[Aim of the exercise]
Carry on the Nutch crawling thread from the point where it stops, before the data that follows it.

[Passage provided]
══════

2) Additionally, now I have lost my ability to peer into the data
structures. Both luke 0.9.9.1 and luke 1.0.1 report:

No valid directory at the location, try another location.

Oh well, any suggestions to #1 or #2 w/b appreciated. Thanks again!

-m.


On Fri, 2010-04-16 at 08:44 +0800, Harry Nutch wrote:
 I am new to nutch and still trying to figure out the code flow, however, as
 a work around to issue #1, after the crawl finishes you could run linkdb and
 index command separately from cygwin.
 
 $bin/nutch invertlinks crawl/linkdb -dir crawl/segments
 
 $ bin/nutch index crawl/indexes crawl/crawldb/  crawl/linkdb
 crawl/segments/20100415163946  crawl/segments/20100415164106
 
 This seems to work for me. You may have already tried this workaround, but
 just in case.
 
 -Harry
 
 On Fri, Apr 16, 2010 at 3:34 AM, matthew a. grisius 
 mgris...@comcast.netwrote:
 
  Two observations using the nutch 1.1. nightly build
  nutch-2010-04-14_04-00-47:
 
  1) Previously I was using nutch 1.0 to crawl successfully, but had
  problems w/ parse-pdf. I decided to try nutch 1.1. w/ parse-tika, which
  appears to parse all of the 'problem' pdfs that parse-pdf could not
  handle. The crawldb and segments directories are created and appear to
  be valid. However, the overall crawl does not finish now:
 
  nutch crawl urls/urls -dir crawl -depth 10
  ...

══════

[Dataset excerpts]
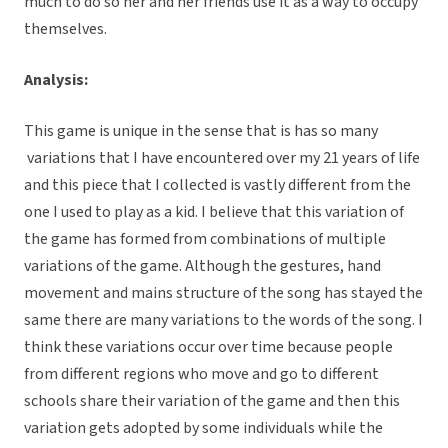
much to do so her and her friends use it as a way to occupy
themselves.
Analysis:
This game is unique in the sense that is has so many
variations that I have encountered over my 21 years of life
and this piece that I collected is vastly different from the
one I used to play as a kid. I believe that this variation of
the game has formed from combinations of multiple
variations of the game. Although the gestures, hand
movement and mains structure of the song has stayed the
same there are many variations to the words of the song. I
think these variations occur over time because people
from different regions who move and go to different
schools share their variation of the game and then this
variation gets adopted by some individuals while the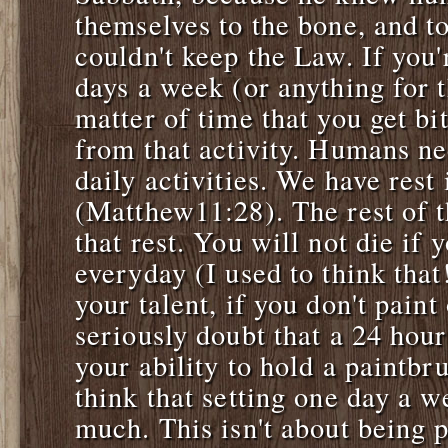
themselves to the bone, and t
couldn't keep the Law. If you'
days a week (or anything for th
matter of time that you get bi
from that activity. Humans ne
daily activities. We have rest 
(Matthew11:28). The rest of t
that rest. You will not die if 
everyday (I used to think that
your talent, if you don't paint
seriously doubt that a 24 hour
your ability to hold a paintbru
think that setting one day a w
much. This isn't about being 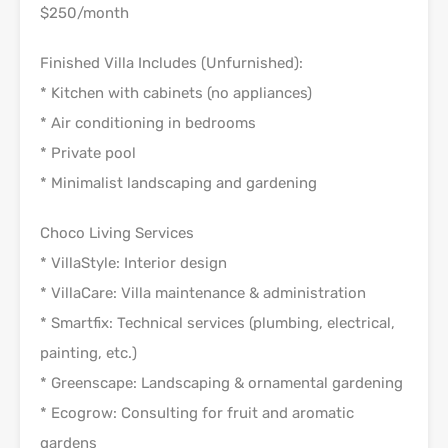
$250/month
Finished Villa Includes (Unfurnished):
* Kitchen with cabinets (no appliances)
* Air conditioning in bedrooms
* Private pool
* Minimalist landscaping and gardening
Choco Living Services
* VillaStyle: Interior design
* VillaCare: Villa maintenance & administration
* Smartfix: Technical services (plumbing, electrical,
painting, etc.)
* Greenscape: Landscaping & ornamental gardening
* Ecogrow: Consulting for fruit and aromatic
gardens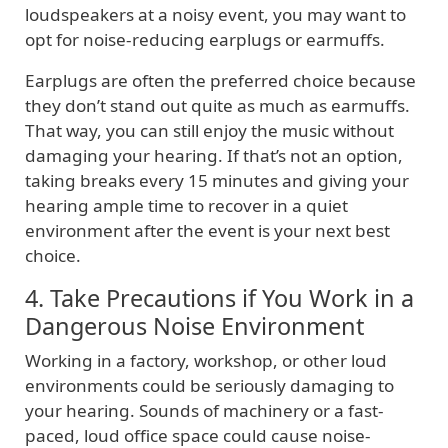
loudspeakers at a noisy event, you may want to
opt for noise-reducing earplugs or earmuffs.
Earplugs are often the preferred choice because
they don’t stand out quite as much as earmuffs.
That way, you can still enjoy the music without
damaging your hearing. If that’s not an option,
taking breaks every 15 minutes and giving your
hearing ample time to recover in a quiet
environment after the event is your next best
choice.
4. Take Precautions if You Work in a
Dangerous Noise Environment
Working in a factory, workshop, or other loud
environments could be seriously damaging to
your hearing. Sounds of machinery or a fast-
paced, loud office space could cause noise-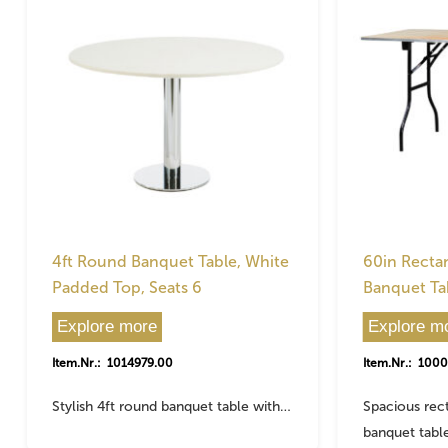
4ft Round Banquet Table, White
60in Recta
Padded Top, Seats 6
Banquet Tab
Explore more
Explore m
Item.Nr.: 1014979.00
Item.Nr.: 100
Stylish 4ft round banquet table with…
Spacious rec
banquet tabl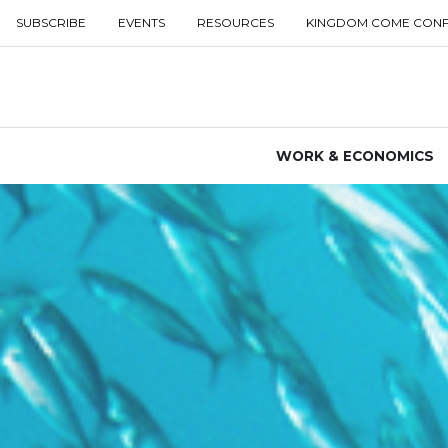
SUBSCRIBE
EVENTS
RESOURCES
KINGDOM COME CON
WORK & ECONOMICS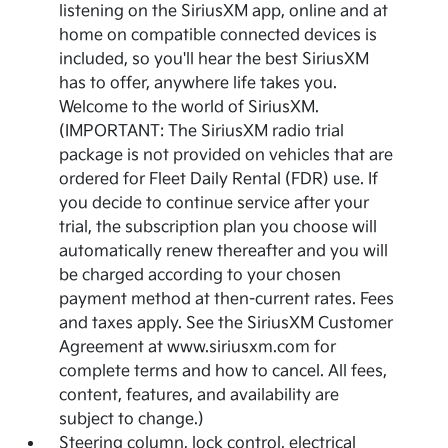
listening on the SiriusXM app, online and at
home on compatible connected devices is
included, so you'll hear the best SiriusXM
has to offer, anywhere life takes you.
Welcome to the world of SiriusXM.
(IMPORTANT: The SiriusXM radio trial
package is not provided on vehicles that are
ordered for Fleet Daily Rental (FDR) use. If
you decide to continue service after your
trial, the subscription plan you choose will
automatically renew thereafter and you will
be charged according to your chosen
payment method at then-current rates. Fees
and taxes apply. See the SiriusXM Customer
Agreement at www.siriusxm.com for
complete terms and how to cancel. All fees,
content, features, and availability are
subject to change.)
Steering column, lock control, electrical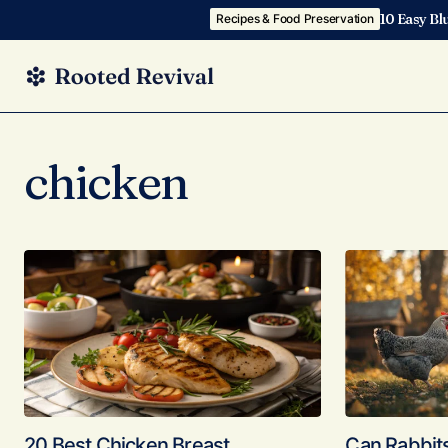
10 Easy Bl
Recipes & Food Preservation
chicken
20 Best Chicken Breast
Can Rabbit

══════

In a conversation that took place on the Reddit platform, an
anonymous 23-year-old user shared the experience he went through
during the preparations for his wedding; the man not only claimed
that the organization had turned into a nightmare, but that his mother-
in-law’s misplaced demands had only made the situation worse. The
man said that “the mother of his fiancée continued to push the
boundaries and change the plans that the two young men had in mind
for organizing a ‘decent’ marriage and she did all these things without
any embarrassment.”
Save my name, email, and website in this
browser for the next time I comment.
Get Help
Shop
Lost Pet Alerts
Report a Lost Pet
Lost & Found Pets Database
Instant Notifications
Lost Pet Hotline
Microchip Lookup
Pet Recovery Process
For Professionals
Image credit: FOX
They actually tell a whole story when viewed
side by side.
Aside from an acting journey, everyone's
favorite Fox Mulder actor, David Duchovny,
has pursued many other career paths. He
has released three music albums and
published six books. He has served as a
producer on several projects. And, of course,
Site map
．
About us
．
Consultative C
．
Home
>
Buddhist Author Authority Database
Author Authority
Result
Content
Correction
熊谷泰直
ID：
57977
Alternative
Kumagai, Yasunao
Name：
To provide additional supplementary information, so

══════

[Reply to the exercise]
  Fetcher: done
  CrawlDb update: starting
  CrawlDb update: db: crawl/crawldb
  CrawlDb update: segments: [crawl/segments/20100415015102]
  CrawlDb update: additions allowed: true
  CrawlDb update: URL normalizing: true
  CrawlDb update: URL filtering: true
  CrawlDb update: Merging segment data into db.
  CrawlDb update: done
  Generator: Selecting best-scoring urls due for fetch.
  Generator: starting
  Generator: filtering: true
  Generator: normalizing: true
  Generator: jobtracker is 'local', generating exactly one partition.
  Generator: 0 records selected for fetching, exiting ...
  Exception in thread main java.lang.NullPointerException
 at org.apache.nutch.crawl.Crawl.main(Crawl.java:133)
 
  Nutch 1.0 would complete like this:
 
  nutch crawl urls/urls -dir crawl -depth 10
  ...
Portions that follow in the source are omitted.